Elle pouvait effectuer quelques calculs simples. Son ignorance de la densité exacte de l’air dans Gaïa l’handicapait toutefois. Elle avait lu que la pression atmosphérique était élevée, tournant autour de deux bars au niveau du sol. Mais quel était son taux de décroissance à mesure que l’on approchait du moyeu ? Puisqu’il restait toujours respirable, elle pouvait l’estimer à une atmosphère à hauteur du moyeu.

Se perdre dans les calculs mathématiques était curieusement réconfortant. Ça ne la gênait pas de recommencer de zéro, même si elle était frappée par la futilité d’un tel projet. Son acharnement provenait du désir de connaître le moment précis de sa mort. Il était important de mourir convenablement. Elle agrippa la sangle du sac qui contenait Nasu et recommença ses calculs.

Elle parvint à un résultat qui ne lui plaisait pas, recommença encore, et encore une troisième fois car ses chiffres ne correspondaient pas. En faisant une moyenne elle parvint au chiffre de cinquante-neuf minutes avant l’impact. En prime, elle avait la vitesse d’impact : trois cents kilomètres à l’heure.

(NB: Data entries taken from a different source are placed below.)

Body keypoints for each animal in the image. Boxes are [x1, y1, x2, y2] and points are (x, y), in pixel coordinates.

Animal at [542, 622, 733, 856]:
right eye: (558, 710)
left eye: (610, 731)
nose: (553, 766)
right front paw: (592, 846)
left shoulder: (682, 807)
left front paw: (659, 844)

Elle tombait le dos au vent. Puisqu’elle approchait à la fois de la couronne et de la paroi, c’est donc que son corps était légèrement incliné. Le moyeu n’était pas exactement sous ses pieds. La paroi qui s’éloignait, pas tout à fait verticale. Elle regarda autour d’elle.

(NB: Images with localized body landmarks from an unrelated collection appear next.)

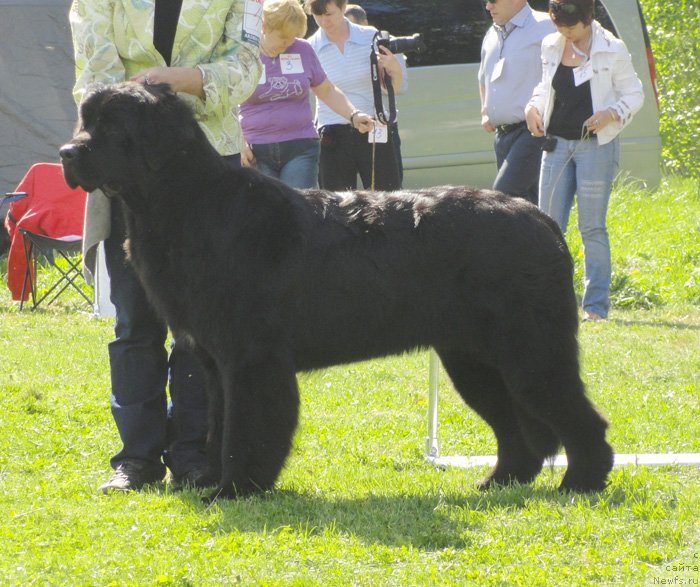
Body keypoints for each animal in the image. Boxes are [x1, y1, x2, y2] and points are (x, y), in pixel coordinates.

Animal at [63, 82, 616, 500]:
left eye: (112, 128)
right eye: (84, 121)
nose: (69, 153)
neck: (185, 203)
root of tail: (540, 218)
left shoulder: (251, 360)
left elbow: (246, 430)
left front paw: (234, 490)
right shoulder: (217, 363)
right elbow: (220, 428)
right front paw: (217, 484)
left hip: (530, 350)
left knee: (578, 420)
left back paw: (580, 483)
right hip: (474, 360)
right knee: (517, 430)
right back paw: (499, 482)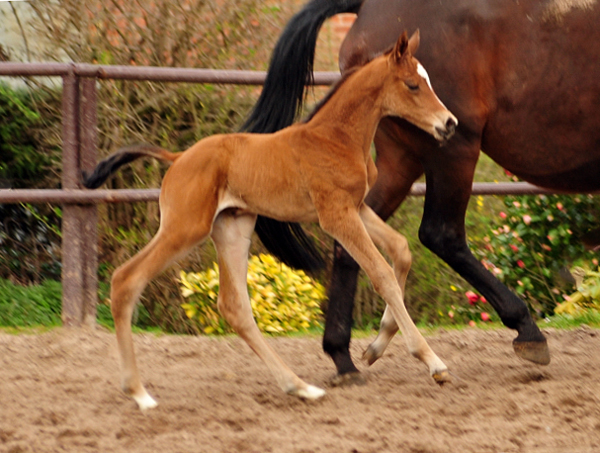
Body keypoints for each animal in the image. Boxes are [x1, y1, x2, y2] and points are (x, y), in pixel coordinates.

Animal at [84, 31, 458, 406]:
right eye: (412, 85)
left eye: (426, 80)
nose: (449, 123)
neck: (335, 137)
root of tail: (177, 158)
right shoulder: (336, 215)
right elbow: (381, 272)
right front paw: (433, 362)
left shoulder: (357, 207)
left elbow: (401, 250)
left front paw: (376, 347)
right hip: (185, 228)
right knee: (126, 280)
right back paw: (138, 392)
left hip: (232, 228)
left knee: (234, 307)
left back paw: (299, 386)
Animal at [247, 0, 600, 384]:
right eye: (414, 85)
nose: (447, 121)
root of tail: (367, 6)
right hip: (452, 149)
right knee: (441, 234)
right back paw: (525, 330)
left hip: (398, 159)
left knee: (357, 243)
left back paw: (346, 353)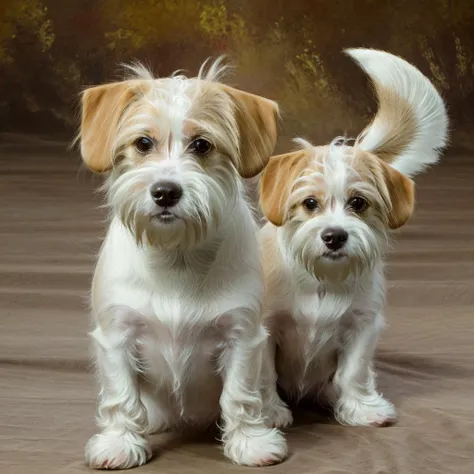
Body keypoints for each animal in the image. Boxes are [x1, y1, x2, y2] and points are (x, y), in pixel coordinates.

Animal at [77, 60, 286, 470]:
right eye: (143, 143)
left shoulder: (242, 335)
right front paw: (120, 443)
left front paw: (250, 442)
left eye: (202, 145)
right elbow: (121, 398)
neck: (177, 254)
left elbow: (240, 396)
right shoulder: (117, 336)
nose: (165, 192)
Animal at [260, 50, 448, 428]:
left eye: (358, 203)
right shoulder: (266, 327)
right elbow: (265, 373)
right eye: (310, 203)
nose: (334, 236)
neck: (322, 280)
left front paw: (361, 407)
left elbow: (353, 372)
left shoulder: (362, 325)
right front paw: (271, 411)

C’était à couper le souffle. Dommage qu’elle ne fût guère en position de l’apprécier.

Lâchée de son point de départ, l’Arche n’aurait été qu’une boîte de conserve dégringolant une gaine de vide-ordures. Le Rayon de Rhéa était un tube creux, évasé en son extrémité inférieure, et entièrement incrusté d’arbres qui auraient ridiculisé les plus gros séquoias. Ces arbres s’enracinaient dans la paroi et poussaient horizontalement. Elle était désormais incapable de discerner même les plus gros d’entre eux : les parois internes n’étaient plus tout autour d’elle qu’un tapis de vert sombre uniforme. L’intérieur était éclairé par deux rangées verticales d’écoutilles, si du moins l’on peut employer ce terme pour des ouvertures d’un diamètre d’au moins un kilomètre.

Elle se tordit le cou pour regarder dans le sens du vent. Nox semblait plus proche. Et il y avait autre chose, qui flottait au seuil de sa vision.

C’étaient les câbles verticaux de Rhéa. Ancrés à des îles en pleine Mer de Minuit, ils jaillissaient tout droit avant de converger pour se rejoindre à proximité du bas du rayon et se nouer en une monumentale queue de cheval.